Indonesian for Beginner
If you want to start learning Indonesian from the scratch, you’ve come to the right place! This course is perfect for those who have never learned Bahasa Indonesia before, or, those who’ve learned Indonesian for some time but still struggle when they have to make sentences and response to a question.
What you’ll learn:
- Phrases (word orders)
- Preposition
- Most used adverbs & words
- Question words
- Numbers (including: telling time, prices, measurement, etc)
- How to form sentences using the correct structure (word orders)
- Complex sentences with noun clauses
- Comparison
- Passive Voice
- Conversation
We provide many types of exercises for all levels, such as reading comprehension, sentence making, translating, audio files, etc.
General Indonesian
- Enhance your communication skills
- Increase your confidence
- Gain a wider cultural awareness
- Expand your career opportunities
- Enhance your academic performance
- Develop personal skills
Ready to enrol on a General Indonesian language course?

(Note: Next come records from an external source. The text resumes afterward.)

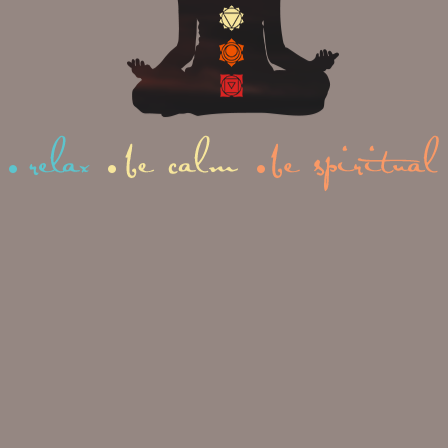
to improve your concentration,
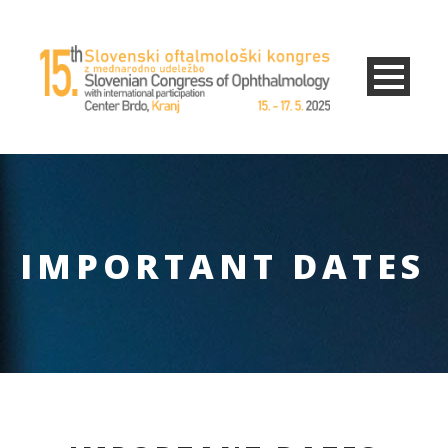
IMPORTANT DATES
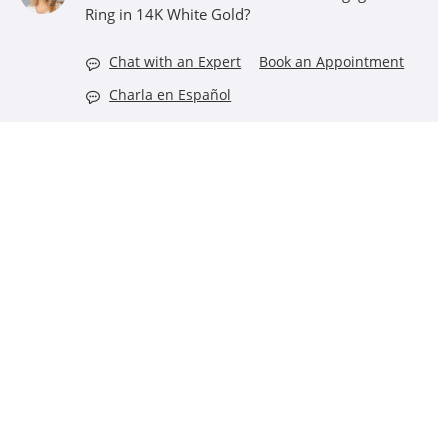
Ring in 14K White Gold?
Chat with an Expert
Book an Appointment
Charla en Español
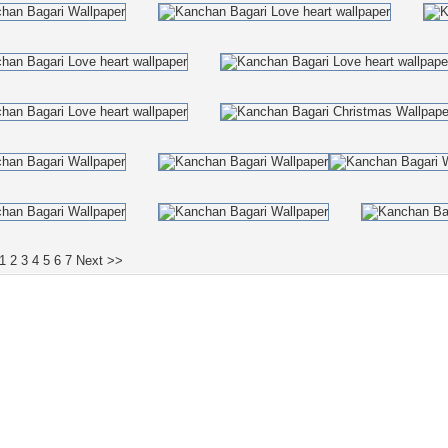
1
2
3
4
5
6
7
Next >>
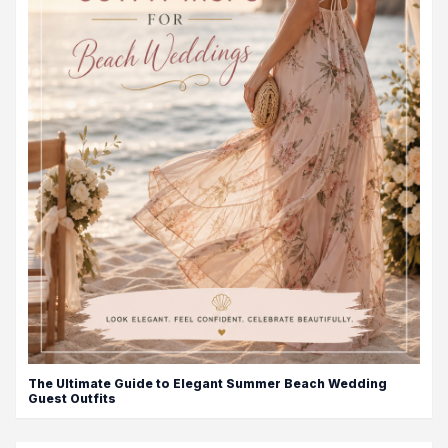
The Ultimate Guide to Elegant Summer Beach Wedding
Guest Outfits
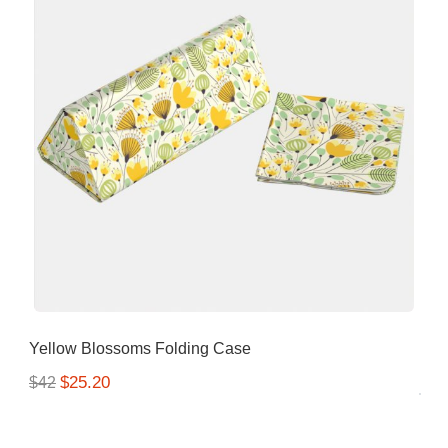
Yellow Blossoms Folding Case
$25.20
$42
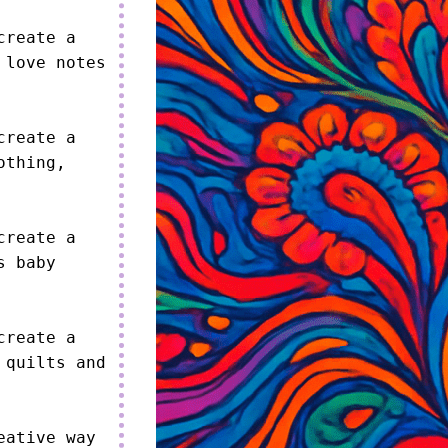
reate a 
love notes 
reate a 
thing, 
reate a 
 baby 
reate a 
quilts and 
ative way 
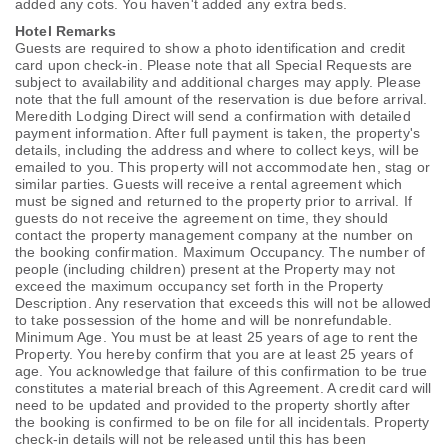
added any cots. You haven't added any extra beds.
Hotel Remarks
Guests are required to show a photo identification and credit
card upon check-in. Please note that all Special Requests are
subject to availability and additional charges may apply. Please
note that the full amount of the reservation is due before arrival.
Meredith Lodging Direct will send a confirmation with detailed
payment information. After full payment is taken, the property's
details, including the address and where to collect keys, will be
emailed to you. This property will not accommodate hen, stag or
similar parties. Guests will receive a rental agreement which
must be signed and returned to the property prior to arrival. If
guests do not receive the agreement on time, they should
contact the property management company at the number on
the booking confirmation. Maximum Occupancy. The number of
people (including children) present at the Property may not
exceed the maximum occupancy set forth in the Property
Description. Any reservation that exceeds this will not be allowed
to take possession of the home and will be nonrefundable.
Minimum Age. You must be at least 25 years of age to rent the
Property. You hereby confirm that you are at least 25 years of
age. You acknowledge that failure of this confirmation to be true
constitutes a material breach of this Agreement. A credit card will
need to be updated and provided to the property shortly after
the booking is confirmed to be on file for all incidentals. Property
check-in details will not be released until this has been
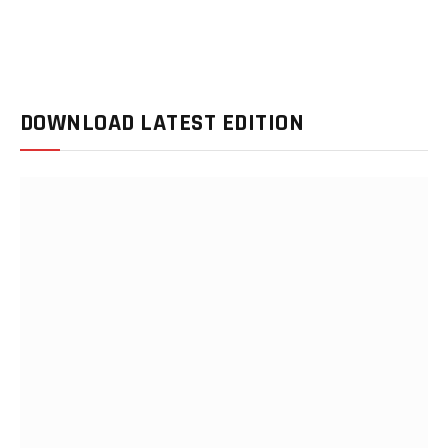
DOWNLOAD LATEST EDITION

Taking a general Indonesian language course can offer numerous benefits. It can help you improve your communication skills, increase your confidence, become more culturally aware, expand your career opportunities, improve your academic performance, and achieve personal growth. With these benefits in mind, it makes sense that so many people are interested in taking a General Indonesian language course.
Conversational Indonesian: The real way people talk
If you asked most people why they want to learn Indonesian, the answer would likely be: I want to be able to hold a conversation with confidence. That, in essence, is conversational Indonesian. It is the ability to confidently speak Indonesian with native speakers. It is not necessarily about being fluent in Indonesian. They are very different skills and for most Indonesian learners, the goal is to learn conversational Indonesian.
What is conversational Indonesian?
Conversational Indonesian is the language used by everyday speakers. It is casual and informal. It is the type of Indonesian that is used in grocery stores, at the gym or when speaking with friends and family. It is, for most speakers, the language used to communicate. While formal Indonesian relies on specific rules and structure, conversational Indonesian is much freer. It provides flexibility and style, making it easier to use and learn, as well as more fun to use.
How is conversational Indonesian different?
The biggest difference in conversational Indonesian is its lack of formality. Below are two examples of a phrase in Indonesian:
“Apakah Anda mempunyai waktu untuk bertemu saya besok?”
“Anda/kamu punya waktu ga buat ketemu saya besok?”
The first is how you would learn from a textbook. It is generally the way you learn Indonesian conversation in a school. The second phrase is what you are likely to hear in the real world. It is how most people speak when they are comfortable.
You are not likely to ever see a phrase such as this in an Indonesian textbook.
Indonesian for Special Purposes
The two most common fields within this course are Indonesian for Occupational Purposes (where the learner has work related needs, such as military, business, medical fields, etc), and Indonesian for Academic Purposes (such as exam preparation).
This course would generally start with a needs analysis which would define what the learner has to do using Indonesian – the situations in which they will need to communicate (eg business meetings, international conferences, university lectures, internet forums), their interlocutors and role relationships (eg client-salesman, teacher-student, nurse-patient, peer-peer), the tasks they will have to carry out (eg writing an academic essay, negotiating contracts, answering forum posts), and the language needed for those tasks in terms of topic related lexis, functions and structures etc. The course is then designed to cover these areas.